++++ STUDY MATERIAL
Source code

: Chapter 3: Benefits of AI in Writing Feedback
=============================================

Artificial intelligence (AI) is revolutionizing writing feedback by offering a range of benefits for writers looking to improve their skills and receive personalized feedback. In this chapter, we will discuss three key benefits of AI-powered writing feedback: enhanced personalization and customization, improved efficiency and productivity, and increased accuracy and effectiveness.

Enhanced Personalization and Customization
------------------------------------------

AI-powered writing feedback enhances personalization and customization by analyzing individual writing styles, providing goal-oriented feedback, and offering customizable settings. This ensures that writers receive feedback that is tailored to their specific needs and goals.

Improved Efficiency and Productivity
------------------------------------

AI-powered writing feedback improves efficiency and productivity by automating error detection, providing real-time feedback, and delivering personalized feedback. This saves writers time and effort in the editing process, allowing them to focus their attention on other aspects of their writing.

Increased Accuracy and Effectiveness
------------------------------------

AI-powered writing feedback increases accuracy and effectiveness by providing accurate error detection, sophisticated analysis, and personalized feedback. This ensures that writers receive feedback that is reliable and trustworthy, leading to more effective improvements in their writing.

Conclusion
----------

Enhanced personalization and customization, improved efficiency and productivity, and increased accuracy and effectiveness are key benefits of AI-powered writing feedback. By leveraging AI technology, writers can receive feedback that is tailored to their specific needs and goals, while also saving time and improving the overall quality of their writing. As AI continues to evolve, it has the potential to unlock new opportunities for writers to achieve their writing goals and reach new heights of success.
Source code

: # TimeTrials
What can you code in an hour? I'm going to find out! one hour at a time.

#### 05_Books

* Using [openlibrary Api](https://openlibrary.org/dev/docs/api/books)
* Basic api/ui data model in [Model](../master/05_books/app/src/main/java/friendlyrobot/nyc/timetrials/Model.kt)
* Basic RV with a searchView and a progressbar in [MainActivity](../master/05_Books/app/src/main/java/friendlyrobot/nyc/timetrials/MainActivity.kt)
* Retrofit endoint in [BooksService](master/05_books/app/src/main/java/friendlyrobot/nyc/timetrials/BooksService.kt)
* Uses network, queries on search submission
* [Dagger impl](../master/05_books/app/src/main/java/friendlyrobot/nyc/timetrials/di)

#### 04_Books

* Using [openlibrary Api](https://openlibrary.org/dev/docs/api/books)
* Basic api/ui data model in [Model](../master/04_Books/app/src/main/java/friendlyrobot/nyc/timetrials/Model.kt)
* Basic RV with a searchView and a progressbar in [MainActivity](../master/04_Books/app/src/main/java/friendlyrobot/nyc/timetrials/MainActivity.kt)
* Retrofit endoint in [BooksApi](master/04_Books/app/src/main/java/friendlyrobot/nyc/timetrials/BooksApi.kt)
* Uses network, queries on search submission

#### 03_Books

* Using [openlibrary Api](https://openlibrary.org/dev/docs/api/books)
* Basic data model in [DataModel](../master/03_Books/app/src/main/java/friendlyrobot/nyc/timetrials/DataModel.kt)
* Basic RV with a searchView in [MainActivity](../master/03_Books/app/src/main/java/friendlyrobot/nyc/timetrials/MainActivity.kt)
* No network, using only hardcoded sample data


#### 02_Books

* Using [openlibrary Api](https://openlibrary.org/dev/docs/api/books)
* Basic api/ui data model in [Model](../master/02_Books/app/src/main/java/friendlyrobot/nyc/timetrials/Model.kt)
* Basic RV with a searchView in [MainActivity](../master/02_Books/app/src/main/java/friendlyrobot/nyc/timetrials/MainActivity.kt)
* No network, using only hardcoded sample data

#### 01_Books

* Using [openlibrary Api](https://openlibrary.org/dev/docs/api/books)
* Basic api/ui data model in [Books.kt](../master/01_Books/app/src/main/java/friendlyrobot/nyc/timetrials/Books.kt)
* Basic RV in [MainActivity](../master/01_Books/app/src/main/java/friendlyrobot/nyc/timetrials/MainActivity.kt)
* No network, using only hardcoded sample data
++++++++
* TASK DESCRIPTION
The answer should reproduce each entry above in full.

* OUTPUT FOR THIS EXERCISE
Source code

: Chapter 3: Benefits of AI in Writing Feedback
=============================================

Artificial intelligence (AI) is revolutionizing writing feedback by offering a range of benefits for writers looking to improve their skills and receive personalized feedback. In this chapter, we will discuss three key benefits of AI-powered writing feedback: enhanced personalization and customization, improved efficiency and productivity, and increased accuracy and effectiveness.

Enhanced Personalization and Customization
------------------------------------------

AI-powered writing feedback enhances personalization and customization by analyzing individual writing styles, providing goal-oriented feedback, and offering customizable settings. This ensures that writers receive feedback that is tailored to their specific needs and goals.

Improved Efficiency and Productivity
------------------------------------

AI-powered writing feedback improves efficiency and productivity by automating error detection, providing real-time feedback, and delivering personalized feedback. This saves writers time and effort in the editing process, allowing them to focus their attention on other aspects of their writing.

Increased Accuracy and Effectiveness
------------------------------------

AI-powered writing feedback increases accuracy and effectiveness by providing accurate error detection, sophisticated analysis, and personalized feedback. This ensures that writers receive feedback that is reliable and trustworthy, leading to more effective improvements in their writing.

Conclusion
----------

Enhanced personalization and customization, improved efficiency and productivity, and increased accuracy and effectiveness are key benefits of AI-powered writing feedback. By leveraging AI technology, writers can receive feedback that is tailored to their specific needs and goals, while also saving time and improving the overall quality of their writing. As AI continues to evolve, it has the potential to unlock new opportunities for writers to achieve their writing goals and reach new heights of success.
Source code

: # TimeTrials
What can you code in an hour? I'm going to find out! one hour at a time.

#### 05_Books

* Using [openlibrary Api](https://openlibrary.org/dev/docs/api/books)
* Basic api/ui data model in [Model](../master/05_books/app/src/main/java/friendlyrobot/nyc/timetrials/Model.kt)
* Basic RV with a searchView and a progressbar in [MainActivity](../master/05_Books/app/src/main/java/friendlyrobot/nyc/timetrials/MainActivity.kt)
* Retrofit endoint in [BooksService](master/05_books/app/src/main/java/friendlyrobot/nyc/timetrials/BooksService.kt)
* Uses network, queries on search submission
* [Dagger impl](../master/05_books/app/src/main/java/friendlyrobot/nyc/timetrials/di)

#### 04_Books

* Using [openlibrary Api](https://openlibrary.org/dev/docs/api/books)
* Basic api/ui data model in [Model](../master/04_Books/app/src/main/java/friendlyrobot/nyc/timetrials/Model.kt)
* Basic RV with a searchView and a progressbar in [MainActivity](../master/04_Books/app/src/main/java/friendlyrobot/nyc/timetrials/MainActivity.kt)
* Retrofit endoint in [BooksApi](master/04_Books/app/src/main/java/friendlyrobot/nyc/timetrials/BooksApi.kt)
* Uses network, queries on search submission

#### 03_Books

* Using [openlibrary Api](https://openlibrary.org/dev/docs/api/books)
* Basic data model in [DataModel](../master/03_Books/app/src/main/java/friendlyrobot/nyc/timetrials/DataModel.kt)
* Basic RV with a searchView in [MainActivity](../master/03_Books/app/src/main/java/friendlyrobot/nyc/timetrials/MainActivity.kt)
* No network, using only hardcoded sample data


#### 02_Books

* Using [openlibrary Api](https://openlibrary.org/dev/docs/api/books)
* Basic api/ui data model in [Model](../master/02_Books/app/src/main/java/friendlyrobot/nyc/timetrials/Model.kt)
* Basic RV with a searchView in [MainActivity](../master/02_Books/app/src/main/java/friendlyrobot/nyc/timetrials/MainActivity.kt)
* No network, using only hardcoded sample data

#### 01_Books

* Using [openlibrary Api](https://openlibrary.org/dev/docs/api/books)
* Basic api/ui data model in [Books.kt](../master/01_Books/app/src/main/java/friendlyrobot/nyc/timetrials/Books.kt)
* Basic RV in [MainActivity](../master/01_Books/app/src/main/java/friendlyrobot/nyc/timetrials/MainActivity.kt)
* No network, using only hardcoded sample data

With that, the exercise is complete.